» **Task prompt**:
Can you give these records again, substituting "main" for every "master" and leaving everything else unchanged? Omit the pictures from your answer.

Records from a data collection
########################################

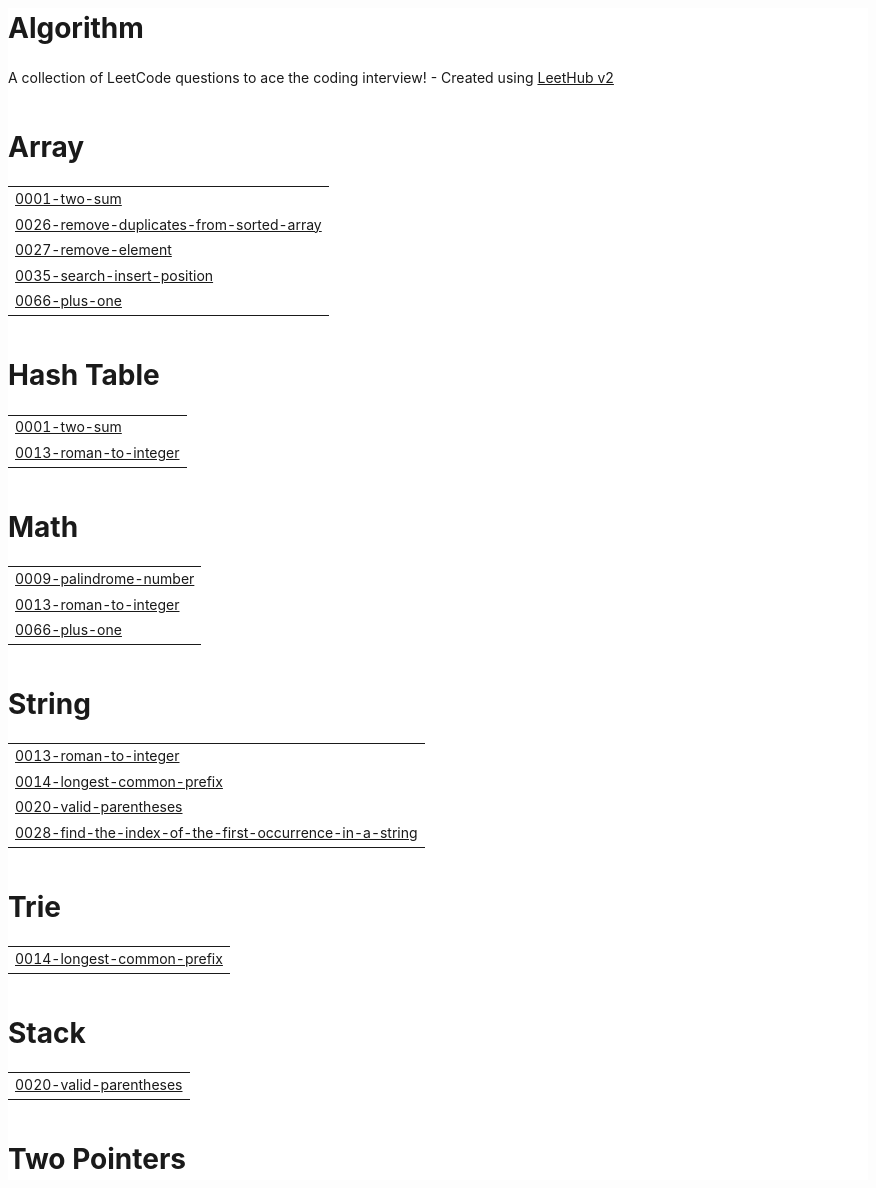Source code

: # Algorithm
A collection of LeetCode questions to ace the coding interview! - Created using [LeetHub v2](https://github.com/arunbhardwaj/LeetHub-2.0)


# Array
|  |
| ------- |
| [0001-two-sum](https://github.com/passi3/Algorithm/tree/master/0001-two-sum) |
| [0026-remove-duplicates-from-sorted-array](https://github.com/passi3/Algorithm/tree/master/0026-remove-duplicates-from-sorted-array) |
| [0027-remove-element](https://github.com/passi3/Algorithm/tree/master/0027-remove-element) |
| [0035-search-insert-position](https://github.com/passi3/Algorithm/tree/master/0035-search-insert-position) |
| [0066-plus-one](https://github.com/passi3/Algorithm/tree/master/0066-plus-one) |
# Hash Table
|  |
| ------- |
| [0001-two-sum](https://github.com/passi3/Algorithm/tree/master/0001-two-sum) |
| [0013-roman-to-integer](https://github.com/passi3/Algorithm/tree/master/0013-roman-to-integer) |
# Math
|  |
| ------- |
| [0009-palindrome-number](https://github.com/passi3/Algorithm/tree/master/0009-palindrome-number) |
| [0013-roman-to-integer](https://github.com/passi3/Algorithm/tree/master/0013-roman-to-integer) |
| [0066-plus-one](https://github.com/passi3/Algorithm/tree/master/0066-plus-one) |
# String
|  |
| ------- |
| [0013-roman-to-integer](https://github.com/passi3/Algorithm/tree/master/0013-roman-to-integer) |
| [0014-longest-common-prefix](https://github.com/passi3/Algorithm/tree/master/0014-longest-common-prefix) |
| [0020-valid-parentheses](https://github.com/passi3/Algorithm/tree/master/0020-valid-parentheses) |
| [0028-find-the-index-of-the-first-occurrence-in-a-string](https://github.com/passi3/Algorithm/tree/master/0028-find-the-index-of-the-first-occurrence-in-a-string) |
# Trie
|  |
| ------- |
| [0014-longest-common-prefix](https://github.com/passi3/Algorithm/tree/master/0014-longest-common-prefix) |
# Stack
|  |
| ------- |
| [0020-valid-parentheses](https://github.com/passi3/Algorithm/tree/master/0020-valid-parentheses) |
# Two Pointers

########################################

» **Response**:
Source code

: # Algorithm
A collection of LeetCode questions to ace the coding interview! - Created using [LeetHub v2](https://github.com/arunbhardwaj/LeetHub-2.0)


# Array
|  |
| ------- |
| [0001-two-sum](https://github.com/passi3/Algorithm/tree/main/0001-two-sum) |
| [0026-remove-duplicates-from-sorted-array](https://github.com/passi3/Algorithm/tree/main/0026-remove-duplicates-from-sorted-array) |
| [0027-remove-element](https://github.com/passi3/Algorithm/tree/main/0027-remove-element) |
| [0035-search-insert-position](https://github.com/passi3/Algorithm/tree/main/0035-search-insert-position) |
| [0066-plus-one](https://github.com/passi3/Algorithm/tree/main/0066-plus-one) |
# Hash Table
|  |
| ------- |
| [0001-two-sum](https://github.com/passi3/Algorithm/tree/main/0001-two-sum) |
| [0013-roman-to-integer](https://github.com/passi3/Algorithm/tree/main/0013-roman-to-integer) |
# Math
|  |
| ------- |
| [0009-palindrome-number](https://github.com/passi3/Algorithm/tree/main/0009-palindrome-number) |
| [0013-roman-to-integer](https://github.com/passi3/Algorithm/tree/main/0013-roman-to-integer) |
| [0066-plus-one](https://github.com/passi3/Algorithm/tree/main/0066-plus-one) |
# String
|  |
| ------- |
| [0013-roman-to-integer](https://github.com/passi3/Algorithm/tree/main/0013-roman-to-integer) |
| [0014-longest-common-prefix](https://github.com/passi3/Algorithm/tree/main/0014-longest-common-prefix) |
| [0020-valid-parentheses](https://github.com/passi3/Algorithm/tree/main/0020-valid-parentheses) |
| [0028-find-the-index-of-the-first-occurrence-in-a-string](https://github.com/passi3/Algorithm/tree/main/0028-find-the-index-of-the-first-occurrence-in-a-string) |
# Trie
|  |
| ------- |
| [0014-longest-common-prefix](https://github.com/passi3/Algorithm/tree/main/0014-longest-common-prefix) |
# Stack
|  |
| ------- |
| [0020-valid-parentheses](https://github.com/passi3/Algorithm/tree/main/0020-valid-parentheses) |
# Two Pointers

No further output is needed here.